◆ DIRECTIVE
Rename every occurrence of "RTP" to "процент возврата" throughout the entries below and leave all other text unchanged. Omit the pictures from your output.

-- MATERIAL PROVIDED follows --

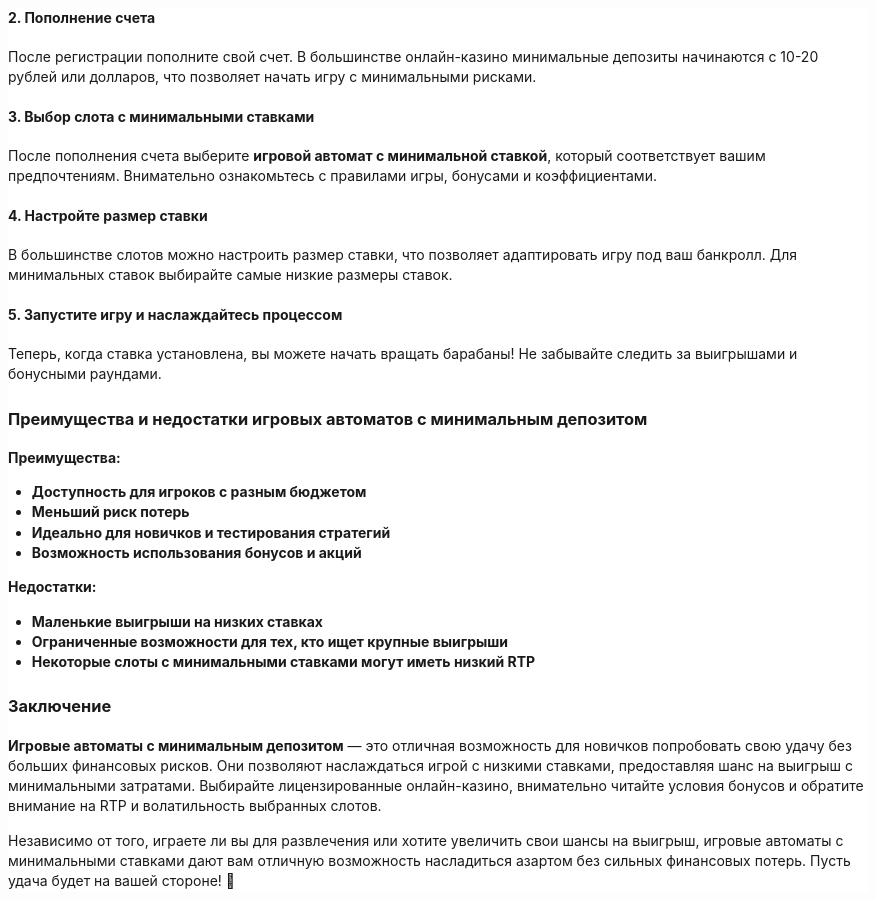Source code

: #### 2. **Пополнение счета**

После регистрации пополните свой счет. В большинстве онлайн-казино минимальные депозиты начинаются с 10-20 рублей или долларов, что позволяет начать игру с минимальными рисками.

#### 3. **Выбор слота с минимальными ставками**

После пополнения счета выберите **игровой автомат с минимальной ставкой**, который соответствует вашим предпочтениям. Внимательно ознакомьтесь с правилами игры, бонусами и коэффициентами.

#### 4. **Настройте размер ставки**

В большинстве слотов можно настроить размер ставки, что позволяет адаптировать игру под ваш банкролл. Для минимальных ставок выбирайте самые низкие размеры ставок.

#### 5. **Запустите игру и наслаждайтесь процессом**

Теперь, когда ставка установлена, вы можете начать вращать барабаны! Не забывайте следить за выигрышами и бонусными раундами.

### Преимущества и недостатки игровых автоматов с минимальным депозитом

**Преимущества:**

* **Доступность для игроков с разным бюджетом**
* **Меньший риск потерь**
* **Идеально для новичков и тестирования стратегий**
* **Возможность использования бонусов и акций**

**Недостатки:**

* **Маленькие выигрыши на низких ставках**
* **Ограниченные возможности для тех, кто ищет крупные выигрыши**
* **Некоторые слоты с минимальными ставками могут иметь низкий RTP**

### Заключение

**Игровые автоматы с минимальным депозитом** — это отличная возможность для новичков попробовать свою удачу без больших финансовых рисков. Они позволяют наслаждаться игрой с низкими ставками, предоставляя шанс на выигрыш с минимальными затратами. Выбирайте лицензированные онлайн-казино, внимательно читайте условия бонусов и обратите внимание на RTP и волатильность выбранных слотов.

Независимо от того, играете ли вы для развлечения или хотите увеличить свои шансы на выигрыш, игровые автоматы с минимальными ставками дают вам отличную возможность насладиться азартом без сильных финансовых потерь. Пусть удача будет на вашей стороне! 🎰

-- MATERIAL PROVIDED concluded --

◆ RESPONSE BOX
Source code

: #### 2. **Пополнение счета**

После регистрации пополните свой счет. В большинстве онлайн-казино минимальные депозиты начинаются с 10-20 рублей или долларов, что позволяет начать игру с минимальными рисками.

#### 3. **Выбор слота с минимальными ставками**

После пополнения счета выберите **игровой автомат с минимальной ставкой**, который соответствует вашим предпочтениям. Внимательно ознакомьтесь с правилами игры, бонусами и коэффициентами.

#### 4. **Настройте размер ставки**

В большинстве слотов можно настроить размер ставки, что позволяет адаптировать игру под ваш банкролл. Для минимальных ставок выбирайте самые низкие размеры ставок.

#### 5. **Запустите игру и наслаждайтесь процессом**

Теперь, когда ставка установлена, вы можете начать вращать барабаны! Не забывайте следить за выигрышами и бонусными раундами.

### Преимущества и недостатки игровых автоматов с минимальным депозитом

**Преимущества:**

* **Доступность для игроков с разным бюджетом**
* **Меньший риск потерь**
* **Идеально для новичков и тестирования стратегий**
* **Возможность использования бонусов и акций**

**Недостатки:**

* **Маленькие выигрыши на низких ставках**
* **Ограниченные возможности для тех, кто ищет крупные выигрыши**
* **Некоторые слоты с минимальными ставками могут иметь низкий процент возврата**

### Заключение

**Игровые автоматы с минимальным депозитом** — это отличная возможность для новичков попробовать свою удачу без больших финансовых рисков. Они позволяют наслаждаться игрой с низкими ставками, предоставляя шанс на выигрыш с минимальными затратами. Выбирайте лицензированные онлайн-казино, внимательно читайте условия бонусов и обратите внимание на процент возврата и волатильность выбранных слотов.

Независимо от того, играете ли вы для развлечения или хотите увеличить свои шансы на выигрыш, игровые автоматы с минимальными ставками дают вам отличную возможность насладиться азартом без сильных финансовых потерь. Пусть удача будет на вашей стороне! 🎰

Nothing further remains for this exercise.